- _TASK DESCRIPTION_
Omitting all pictures, retype the entries below exactly as given.

- _RAW DATA_
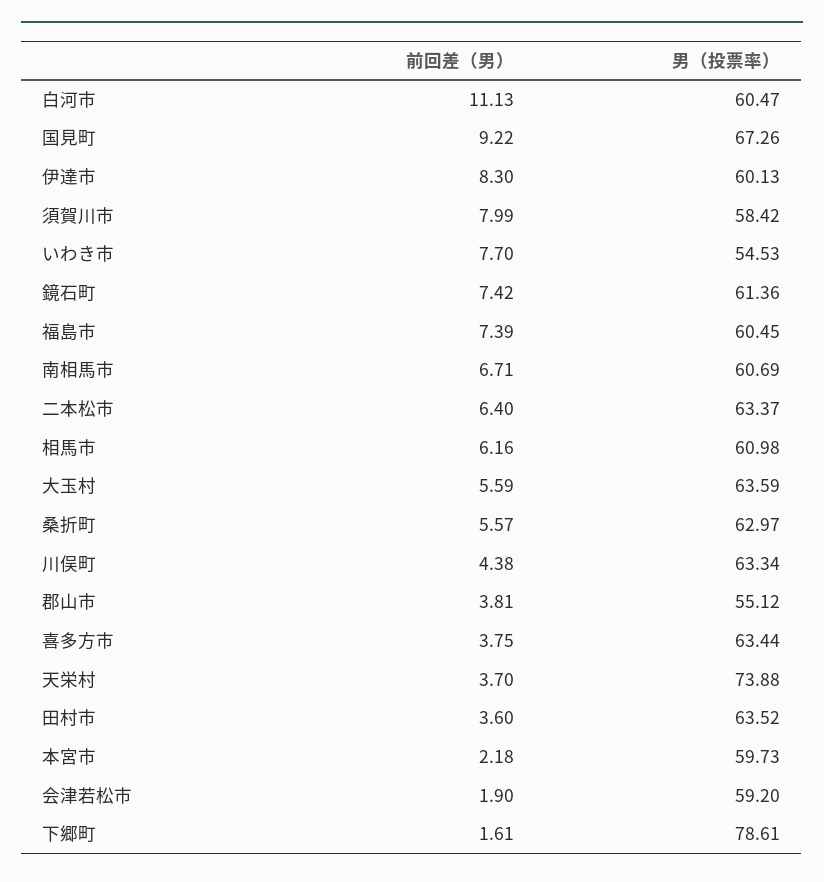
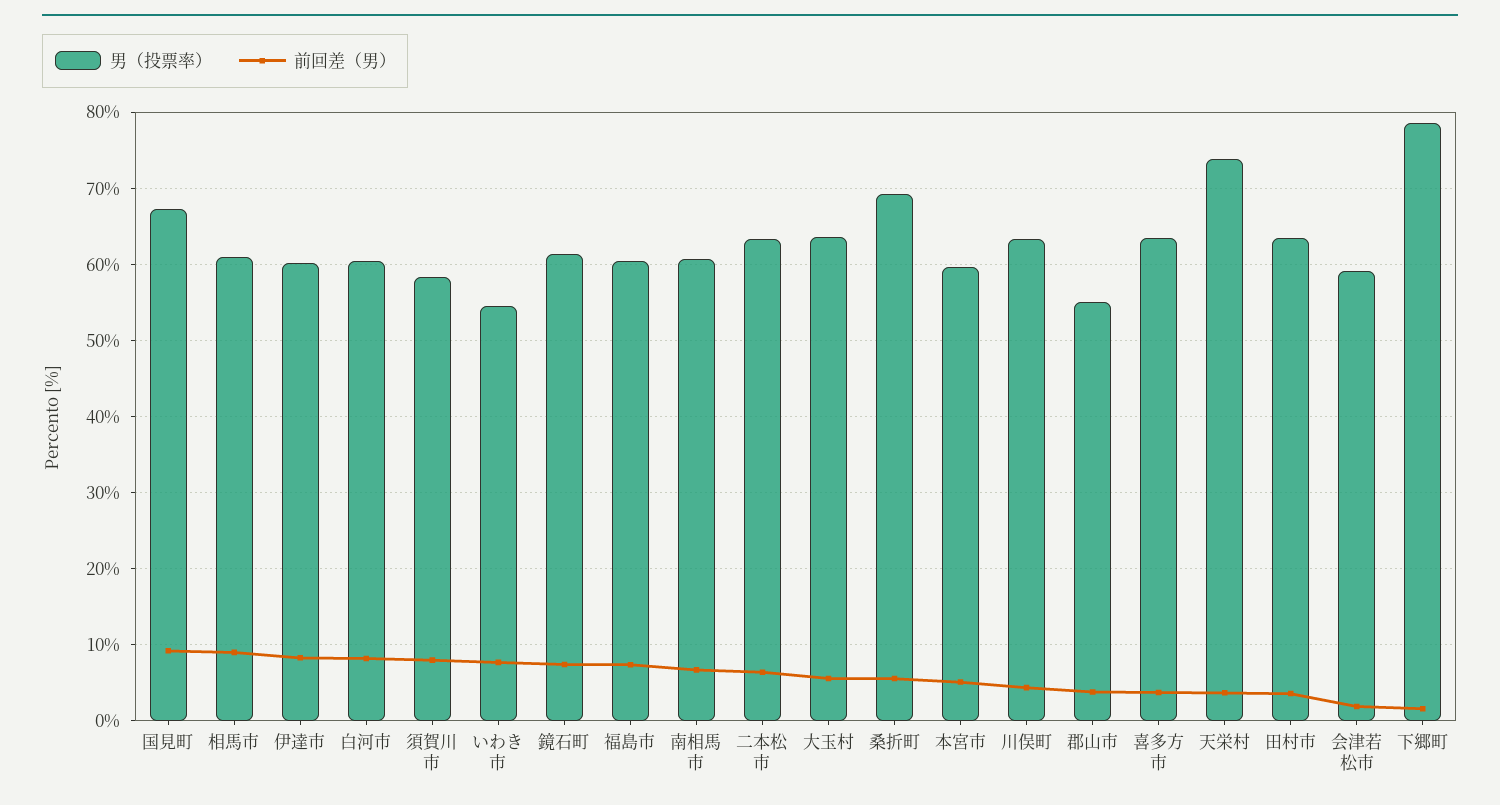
  {
    "前回差（男）": {
-     "白河市": 11.13,
+     "白河市": 8,
      "国見町": 9.22,
      "伊達市": 8.3,
      "須賀川市": 7.99,
      "いわき市": 7.7,
      "鏡石町": 7.42,
      "福島市": 7.39,
      "南相馬市": 6.71,
      "二本松市": 6.4,
-     "相馬市": 6.16,
+     "相馬市": 9,
      "大玉村": 5.59,
      "桑折町": 5.57,
      "川俣町": 4.38,
      "郡山市": 3.81,
      "喜多方市": 3.75,
      "天栄村": 3.7,
      "田村市": 3.6,
-     "本宮市": 2.18,
+     "本宮市": 5,
      "会津若松市": 1.9,
      "下郷町": 1.61
    },
    "男（投票率）": {
      "白河市": 60.47,
      "国見町": 67.26,
      "伊達市": 60.13,
      "須賀川市": 58.42,
      "いわき市": 54.53,
      "鏡石町": 61.36,
      "福島市": 60.45,
      "南相馬市": 60.69,
      "二本松市": 63.37,
      "相馬市": 60.98,
      "大玉村": 63.59,
-     "桑折町": 62.97,
+     "桑折町": 69,
      "川俣町": 63.34,
      "郡山市": 55.12,
      "喜多方市": 63.44,
      "天栄村": 73.88,
      "田村市": 63.52,
      "本宮市": 59.73,
      "会津若松市": 59.2,
      "下郷町": 78.61
    }
  }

- _RESPONSE AREA_
  {
    "前回差（男）": {
-     "白河市": 11.13,
+     "白河市": 8,
      "国見町": 9.22,
      "伊達市": 8.3,
      "須賀川市": 7.99,
      "いわき市": 7.7,
      "鏡石町": 7.42,
      "福島市": 7.39,
      "南相馬市": 6.71,
      "二本松市": 6.4,
-     "相馬市": 6.16,
+     "相馬市": 9,
      "大玉村": 5.59,
      "桑折町": 5.57,
      "川俣町": 4.38,
      "郡山市": 3.81,
      "喜多方市": 3.75,
      "天栄村": 3.7,
      "田村市": 3.6,
-     "本宮市": 2.18,
+     "本宮市": 5,
      "会津若松市": 1.9,
      "下郷町": 1.61
    },
    "男（投票率）": {
      "白河市": 60.47,
      "国見町": 67.26,
      "伊達市": 60.13,
      "須賀川市": 58.42,
      "いわき市": 54.53,
      "鏡石町": 61.36,
      "福島市": 60.45,
      "南相馬市": 60.69,
      "二本松市": 63.37,
      "相馬市": 60.98,
      "大玉村": 63.59,
-     "桑折町": 62.97,
+     "桑折町": 69,
      "川俣町": 63.34,
      "郡山市": 55.12,
      "喜多方市": 63.44,
      "天栄村": 73.88,
      "田村市": 63.52,
      "本宮市": 59.73,
      "会津若松市": 59.2,
      "下郷町": 78.61
    }
  }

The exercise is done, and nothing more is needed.